あると差別化できるデータサイエンティストのスキル

ここまでで、データサイエンティストを目指す上で必須となる3つのスキルについてと、それぞれの勉強方法について説明しました。

最後に、兼ね備えていることで、データサイエンティストとしての市場価値をあげることができるスキルを2つ紹介します。

外国語(英語or中国語)

日本語以外の言語、特に英語か中国語を使用できると他のデータサイエンティストと差別化を図れ、市場価値を高めることができます。データなどのITに関する知識や技術は海外の方が大きく進んでいます。そのため、ネット上に転がっている多くの最新情報も英語で書かれているものが多いです。

そのため日本語の他に英語や、IT大国になりつつある中国の情報を先取りして得ることができることは大きな強みとなります。

資格

データサイエンティストになるために必要な資格はありませんが、取得することであなたがデータをしっかりと扱えるということを表してくれる3つの資格について紹介します。

  • 基本情報処理技術者試験/応用情報技術者試験
    データサイエンティストになるために役立つ資格の1つ目として「基本情報処理技術者試験」、その上位版として「応用情報技術者試験」があります。これらの資格はIT資格で唯一の国家資格となっており、情報処理の基本理論、プロジェクトマネジメント、SQLについて幅広い知識が必要となります。

    取得することで、データサイエンティストを全体的にしっかりと理解していることを示してくれる資格です。
  • オラクルマスター
    2つ目はオラクルマスターと呼ばれ、日本国内のリレーショナル・データベース管理ソフトウェア市場において1993年以来シェア1位を守り続けている「ORACLE」に関する資格です。

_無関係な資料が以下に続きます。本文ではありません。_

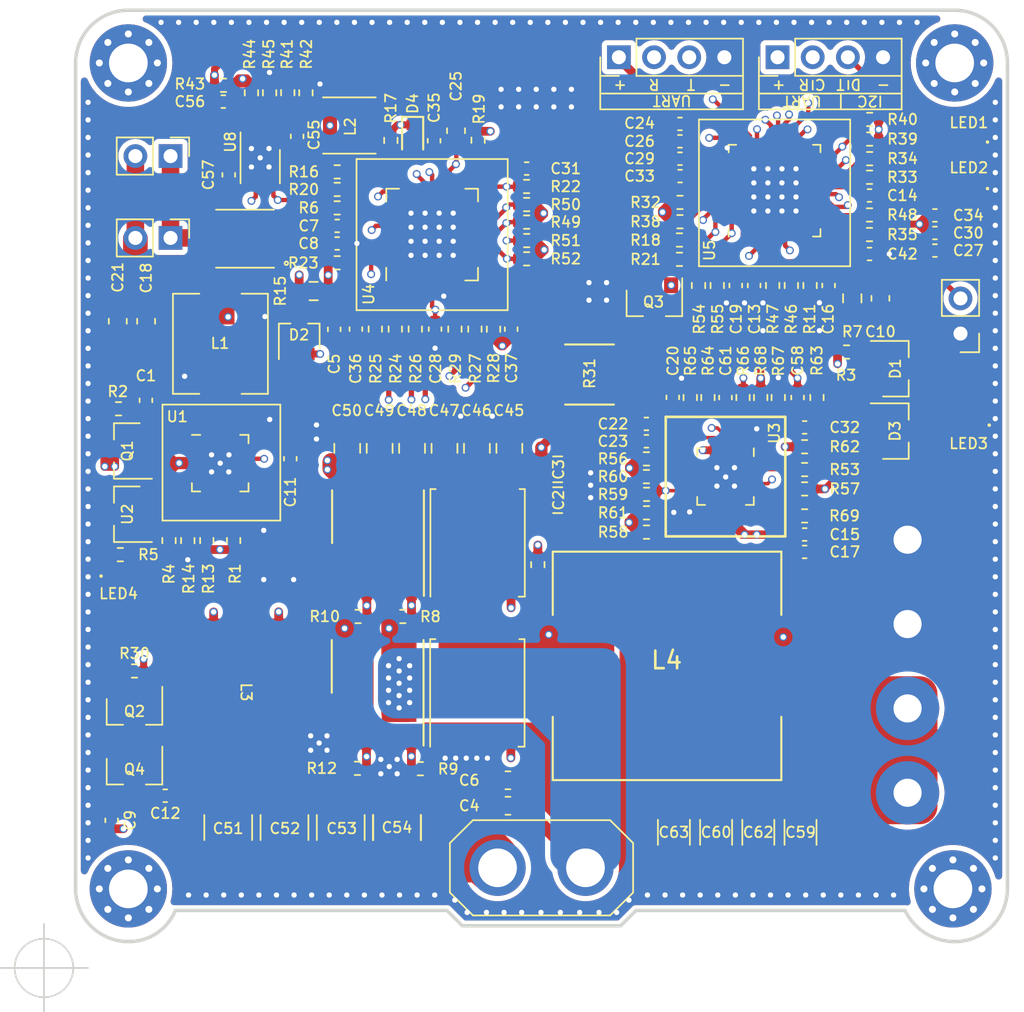
<source format=kicad_pcb>
(kicad_pcb (version 20211014) (generator pcbnew)

  (general
    (thickness 1.6)
  )

  (paper "A4")
  (layers
    (0 "F.Cu" signal)
    (1 "In1.Cu" signal)
    (2 "In2.Cu" signal)
    (31 "B.Cu" signal)
    (32 "B.Adhes" user "B.Adhesive")
    (33 "F.Adhes" user "F.Adhesive")
    (34 "B.Paste" user)
    (35 "F.Paste" user)
    (36 "B.SilkS" user "B.Silkscreen")
    (37 "F.SilkS" user "F.Silkscreen")
    (38 "B.Mask" user)
    (39 "F.Mask" user)
    (44 "Edge.Cuts" user)
    (45 "Margin" user)
    (46 "B.CrtYd" user "B.Courtyard")
    (47 "F.CrtYd" user "F.Courtyard")
  )

  (setup
    (stackup
      (layer "F.SilkS" (type "Top Silk Screen"))
      (layer "F.Paste" (type "Top Solder Paste"))
      (layer "F.Mask" (type "Top Solder Mask") (color "Green") (thickness 0.01))
      (layer "F.Cu" (type "copper") (thickness 0.035))
      (layer "dielectric 1" (type "core") (thickness 0.48) (material "FR4") (epsilon_r 4.5) (loss_tangent 0.02))
      (layer "In1.Cu" (type "copper") (thickness 0.035))
      (layer "dielectric 2" (type "prepreg") (thickness 0.48) (material "FR4") (epsilon_r 4.5) (loss_tangent 0.02))
      (layer "In2.Cu" (type "copper") (thickness 0.035))
      (layer "dielectric 3" (type "core") (thickness 0.48) (material "FR4") (epsilon_r 4.5) (loss_tangent 0.02))
      (layer "B.Cu" (type "copper") (thickness 0.035))
      (layer "B.Mask" (type "Bottom Solder Mask") (color "Green") (thickness 0.01))
      (layer "B.Paste" (type "Bottom Solder Paste"))
      (layer "B.SilkS" (type "Bottom Silk Screen"))
      (copper_finish "None")
      (dielectric_constraints no)
    )
    (pad_to_mask_clearance 0)
    (aux_axis_origin 107 123)
    (pcbplotparams
      (layerselection 0x00010fc_ffffffff)
      (disableapertmacros false)
      (usegerberextensions false)
      (usegerberattributes true)
      (usegerberadvancedattributes true)
      (creategerberjobfile true)
      (svguseinch false)
      (svgprecision 6)
      (excludeedgelayer true)
      (plotframeref false)
      (viasonmask false)
      (mode 1)
      (useauxorigin false)
      (hpglpennumber 1)
      (hpglpenspeed 20)
      (hpglpendiameter 15.000000)
      (dxfpolygonmode true)
      (dxfimperialunits true)
      (dxfusepcbnewfont true)
      (psnegative false)
      (psa4output false)
      (plotreference true)
      (plotvalue true)
      (plotinvisibletext false)
      (sketchpadsonfab false)
      (subtractmaskfromsilk false)
      (outputformat 1)
      (mirror false)
      (drillshape 0)
      (scaleselection 1)
      (outputdirectory "output/")
    )
  )

  (net 0 "")
  (net 1 "GND")
  (net 2 "COIL-")
  (net 3 "VDDA")
  (net 4 "Net-(C10-Pad1)")
  (net 5 "Net-(C11-Pad1)")
  (net 6 "Net-(C11-Pad2)")
  (net 7 "Net-(C1-Pad1)")
  (net 8 "Net-(LED3-Pad2)")
  (net 9 "+5V")
  (net 10 "Net-(C20-Pad2)")
  (net 11 "HT")
  (net 12 "Net-(C22-Pad2)")
  (net 13 "VAC1")
  (net 14 "+3V3")
  (net 15 "Net-(C31-Pad1)")
  (net 16 "VAC2")
  (net 17 "Net-(C36-Pad1)")
  (net 18 "ISENSE")
  (net 19 "Net-(C37-Pad1)")
  (net 20 "Net-(C37-Pad2)")
  (net 21 "TEMP")
  (net 22 "Net-(D1-Pad1)")
  (net 23 "unconnected-(D1-Pad3)")
  (net 24 "Net-(LED1-Pad2)")
  (net 25 "Net-(LED2-Pad2)")
  (net 26 "VACC_MID")
  (net 27 "Net-(LED4-Pad2)")
  (net 28 "Net-(R13-Pad1)")
  (net 29 "Net-(C9-Pad2)")
  (net 30 "Net-(R26-Pad1)")
  (net 31 "Net-(R26-Pad2)")
  (net 32 "Net-(R27-Pad1)")
  (net 33 "Net-(R28-Pad1)")
  (net 34 "Net-(R29-Pad1)")
  (net 35 "Net-(C12-Pad2)")
  (net 36 "DC_V")
  (net 37 "ACMPREF")
  (net 38 "PDC_V")
  (net 39 "Net-(R32-Pad1)")
  (net 40 "Net-(R33-Pad1)")
  (net 41 "Net-(R34-Pad1)")
  (net 42 "unconnected-(U1-Pad9)")
  (net 43 "PWM1_L")
  (net 44 "PWM1_H")
  (net 45 "PWM2_L")
  (net 46 "PWM2_H")
  (net 47 "Net-(C23-Pad1)")
  (net 48 "Net-(C23-Pad2)")
  (net 49 "unconnected-(U5-Pad2)")
  (net 50 "AC_I_2")
  (net 51 "unconnected-(U5-Pad21)")
  (net 52 "unconnected-(U5-Pad27)")
  (net 53 "Net-(C32-Pad1)")
  (net 54 "unconnected-(U5-Pad33)")
  (net 55 "unconnected-(U5-Pad34)")
  (net 56 "Net-(C32-Pad2)")
  (net 57 "VDC")
  (net 58 "Net-(D3-Pad1)")
  (net 59 "unconnected-(U5-Pad38)")
  (net 60 "Net-(L2-Pad2)")
  (net 61 "unconnected-(D3-Pad2)")
  (net 62 "Net-(R24-Pad2)")
  (net 63 "Net-(R24-Pad1)")
  (net 64 "Net-(R25-Pad1)")
  (net 65 "Net-(D3-Pad3)")
  (net 66 "Net-(J2-Pad2)")
  (net 67 "Net-(J2-Pad3)")
  (net 68 "Net-(J3-Pad2)")
  (net 69 "Net-(J3-Pad3)")
  (net 70 "Net-(C56-Pad2)")
  (net 71 "Net-(C57-Pad1)")
  (net 72 "Net-(NCP15XW153J03RC1-Pad1)")
  (net 73 "Net-(R41-Pad1)")
  (net 74 "Net-(R45-Pad1)")
  (net 75 "Net-(U8-Pad7)")
  (net 76 "Net-(J6-Pad1)")
  (net 77 "unconnected-(L3-Pad2)")
  (net 78 "Net-(Q1-Pad1)")
  (net 79 "EN_MOD")
  (net 80 "MIN_LD")
  (net 81 "Net-(Q3-Pad3)")
  (net 82 "Net-(Q5-Pad4)")
  (net 83 "Net-(Q6-Pad4)")
  (net 84 "Net-(R4-Pad2)")
  (net 85 "Net-(R6-Pad1)")
  (net 86 "Net-(R10-Pad2)")
  (net 87 "Net-(R12-Pad2)")
  (net 88 "AC_I_1")
  (net 89 "EN_GAIN")
  (net 90 "Net-(R38-Pad1)")
  (net 91 "Net-(R49-Pad1)")
  (net 92 "Net-(R51-Pad1)")
  (net 93 "Net-(R53-Pad2)")
  (net 94 "Net-(R56-Pad2)")
  (net 95 "Net-(R57-Pad2)")
  (net 96 "Net-(R58-Pad2)")
  (net 97 "Net-(R64-Pad2)")
  (net 98 "unconnected-(U3-Pad7)")
  (net 99 "EN_LOAD")
  (net 100 "unconnected-(U4-Pad20)")
  (net 101 "unconnected-(U4-Pad25)")
  (net 102 "EN_DRV")
  (net 103 "unconnected-(U4-Pad27)")
  (net 104 "unconnected-(U5-Pad5)")
  (net 105 "AC_I")
  (net 106 "unconnected-(U5-Pad8)")
  (net 107 "unconnected-(U5-Pad9)")
  (net 108 "unconnected-(U5-Pad10)")
  (net 109 "Net-(C35-Pad1)")
  (net 110 "unconnected-(H1-Pad1)")
  (net 111 "unconnected-(H2-Pad1)")
  (net 112 "unconnected-(H3-Pad1)")
  (net 113 "unconnected-(H4-Pad1)")
  (net 114 "unconnected-(U1-Pad6)")
  (net 115 "unconnected-(U1-Pad7)")

  (footprint "Resistor_SMD:R_0402_1005Metric" (layer "F.Cu") (at 148.765001 90.539998 90))

  (footprint "Resistor_SMD:R_0402_1005Metric" (layer "F.Cu") (at 124.83 111.64))

  (footprint "Capacitor_SMD:C_0402_1005Metric" (layer "F.Cu") (at 117.2 73.7))

  (footprint "Resistor_SMD:R_0402_1005Metric" (layer "F.Cu") (at 153.955 80.148926))

  (footprint "Resistor_SMD:R_0402_1005Metric" (layer "F.Cu") (at 153.965 75.831786 180))

  (footprint "Capacitor_SMD:C_1206_3216Metric" (layer "F.Cu") (at 147.630001 115.28 90))

  (footprint "Capacitor_SMD:C_1210_3225Metric" (layer "F.Cu") (at 120.68 115.01 90))

  (footprint "lib:Infineon_PG-TISON-8-2-2" (layer "F.Cu") (at 126 98.82 90))

  (footprint "Package_DFN_QFN:TDFN-8-1EP_3x2mm_P0.5mm_EP1.80x1.65mm" (layer "F.Cu") (at 119.3 76.9 -90))

  (footprint "Capacitor_SMD:C_0402_1005Metric" (layer "F.Cu") (at 157.675 81.175001))

  (footprint "Connector_PinHeader_2.00mm:PinHeader_1x04_P2.00mm_Vertical" (layer "F.Cu") (at 139.7 71.175 90))

  (footprint "Resistor_SMD:R_0402_1005Metric" (layer "F.Cu") (at 128.120833 86.645 -90))

  (footprint "Resistor_SMD:R_0402_1005Metric" (layer "F.Cu") (at 123.6775 77.6975))

  (footprint "Capacitor_SMD:C_0402_1005Metric" (layer "F.Cu") (at 153.955 79.042141))

  (footprint "lib:Infineon_PG-TISON-8-2-2" (layer "F.Cu") (at 125.98 107.34 90))

  (footprint "Resistor_SMD:R_0402_1005Metric" (layer "F.Cu") (at 131.692501 75.8975 -90))

  (footprint "MountingHole:MountingHole_2.2mm_M2_Pad_Via" (layer "F.Cu") (at 111.8 118.5))

  (footprint "Connector_PinHeader_2.00mm:PinHeader_1x02_P2.00mm_Vertical" (layer "F.Cu") (at 114.2 76.8 -90))

  (footprint "Capacitor_SMD:C_0402_1005Metric" (layer "F.Cu") (at 123.6775 81.7725))

  (footprint "Resistor_SMD:R_0402_1005Metric" (layer "F.Cu") (at 128.41 111.66 180))

  (footprint "Package_TO_SOT_SMD:SOT-23" (layer "F.Cu") (at 155.425 88.9))

  (footprint "Resistor_SMD:R_0402_1005Metric" (layer "F.Cu") (at 149.510715 84.165001 -90))

  (footprint "Capacitor_SMD:C_0402_1005Metric" (layer "F.Cu") (at 141.264999 92.039999))

  (footprint "lib:PA1005" (layer "F.Cu") (at 118.5 107.4 180))

  (footprint "Resistor_SMD:R_0402_1005Metric" (layer "F.Cu") (at 141.265 94.029998))

  (footprint "Capacitor_SMD:C_0402_1005Metric" (layer "F.Cu") (at 145.765 90.539998 90))

  (footprint "Capacitor_SMD:C_0402_1005Metric" (layer "F.Cu") (at 146.34786 84.165001 90))

  (footprint "Resistor_SMD:R_0402_1005Metric" (layer "F.Cu") (at 141.275 96.049998 180))

  (footprint "Capacitor_SMD:C_0402_1005Metric" (layer "F.Cu") (at 153.955 82.372501))

  (footprint "Capacitor_SMD:C_0402_1005Metric" (layer "F.Cu") (at 133.575 86.65 -90))

  (footprint "LED_SMD:LED_0402_1005Metric" (layer "F.Cu") (at 111.34 100.7))

  (footprint "Resistor_SMD:R_0402_1005Metric" (layer "F.Cu") (at 120.866666 73.19 90))

  (footprint "Package_DFN_QFN:QFN-16-1EP_3x3mm_P0.5mm_EP1.7x1.7mm" (layer "F.Cu") (at 117.025 94.275))

  (footprint "Resistor_SMD:R_0402_1005Metric" (layer "F.Cu") (at 144.765 90.539997 -90))

  (footprint "Resistor_SMD:R_0402_1005Metric" (layer "F.Cu") (at 111.342436 99.480741 180))

  (footprint "Resistor_SMD:R_0402_1005Metric" (layer "F.Cu") (at 134.455001 79.5575 180))

  (footprint "Resistor_SMD:R_0603_1608Metric" (layer "F.Cu") (at 152.975 84.895 -90))

  (footprint "Inductor_SMD:L_Wuerth_HCI-5040" (layer "F.Cu") (at 117.037436 87.480742 90))

  (footprint "Capacitor_SMD:C_0402_1005Metric" (layer "F.Cu") (at 124.742501 86.645001 -90))

  (footprint "Resistor_SMD:R_0402_1005Metric" (layer "F.Cu") (at 119.833333 73.2 90))

  (footprint "Capacitor_SMD:C_0402_1005Metric" (layer "F.Cu") (at 143.18 77.94 180))

  (footprint "Resistor_SMD:R_0402_1005Metric" (layer "F.Cu") (at 153.965 74.715 180))

  (footprint "Resistor_SMD:R_0402_1005Metric" (layer "F.Cu") (at 145.293575 84.165001 90))

  (footprint "Package_TO_SOT_SMD:TDSON-8-1" (layer "F.Cu") (at 131.665 98.809999 90))

  (footprint "Resistor_SMD:R_0402_1005Metric" (layer "F.Cu") (at 144.229291 84.165001 -90))

  (footprint "Capacitor_SMD:C_0402_1005Metric" (layer "F.Cu") (at 112.8 90.7 90))

  (footprint "Resistor_SMD:R_0402_1005Metric" (layer "F.Cu") (at 141.27 97.1))

  (footprint "Resistor_SMD:R_0402_1005Metric" (layer "F.Cu") (at 121.9 73.2 -90))

  (footprint "Resistor_SMD:R_0402_1005Metric" (layer "F.Cu") (at 147.765 90.539999 90))

  (footprint "Resistor_SMD:R_0402_1005Metric" (layer "F.Cu") (at 150.575 84.165001 -90))

  (footprint "Package_TO_SOT_SMD:SOT-23" (layer "F.Cu") (at 111.742436 97.180741 180))

  (footprint "Capacitor_SMD:C_0603_1608Metric" (layer "F.Cu") (at 133.39 112.32 180))

  (footprint "LED_SMD:LED_0402_1005Metric" (layer "F.Cu") (at 159.575 78.65 180))

  (footprint "MountingHole:MountingHole_2.2mm_M2_Pad_Via" (layer "F.Cu") (at 158.8 71.5))

  (footprint "Resistor_SMD:R_0402_1005Metric" (layer "F.Cu") (at 112.15 106.1 180))

  (footprint "Package_DFN_QFN:QFN-20-1EP_3x3mm_P0.4mm_EP1.65x1.65mm" (layer "F.Cu") (at 145.765 95.039998 -90))

  (footprint "Resistor_SMD:R_0402_1005Metric" (layer "F.Cu") (at 150.265 95.739998 180))

  (footprint "Capacitor_SMD:C_0805_2012Metric" (layer "F.Cu")
    (tedit 5F68FEEE) (tstamp 65354fed-0edf-4cf9-844b-f4a427a79d83)
    (at 131.625715 93.43 -90)
    (descr "Capacitor SMD 0805 (2012 Metric), square (rectangular) end terminal, IPC_7351 nominal, (Body size source: IPC-SM-782 page 76, https://www.pcb-3d.com/wordpress/wp-content/uploads/ipc-sm-782a_amendment_
... [1511921 chars truncated]
</source>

    オラクルマスターではデータベース管理、運用と、SQLの習熟度を問う問題が出題されます。試験レベルは「Bronze」「SIlver」「Gold」「Platinum」の4段階あり、Bronzeから順番に取得していかなければいけません。

    世界共通基準の資格となっているため、取得することで世界で戦えるデータサイエンティストであることを示してくれます。
  • データベーススペシャリスト試験
    3つ目は「データベーススペシャリスト試験」で、データベースの設計・管理・運用に特化した国家資格です。先ほど紹介した「応用情報技術者試験」よりもレベルの高い試験となっています。データベースに関してより深い知識を習得した人におすすめの資格です。

まとめ

データサイエンティストには「データサイエンススキル」「データエンジニアスキル」「ビジネススキル」の3つのスキルが必要です。データサイエンティストを目指すためにはまず、目的を明確にして、モチベーションを保てるようにすることが大切となります。

3つのスキルを勉強する際に、躓いても立ち止まらないことが重要です。特にエンジニアスキルであるプログラミングを勉強すると、問題を解決してもまた新たな問題が出てくる、それを解決してもまた出てくる、の繰り返しになります。

そのため、忍耐強く進めていくことも大切ですが、わからない時は素直に周りの人に聞くことも必要です。どうしても無理な時に頼れる存在がいるだけでも、進み具合が大きく変わりますので、「続けられる環境」を構築するようにしましょう。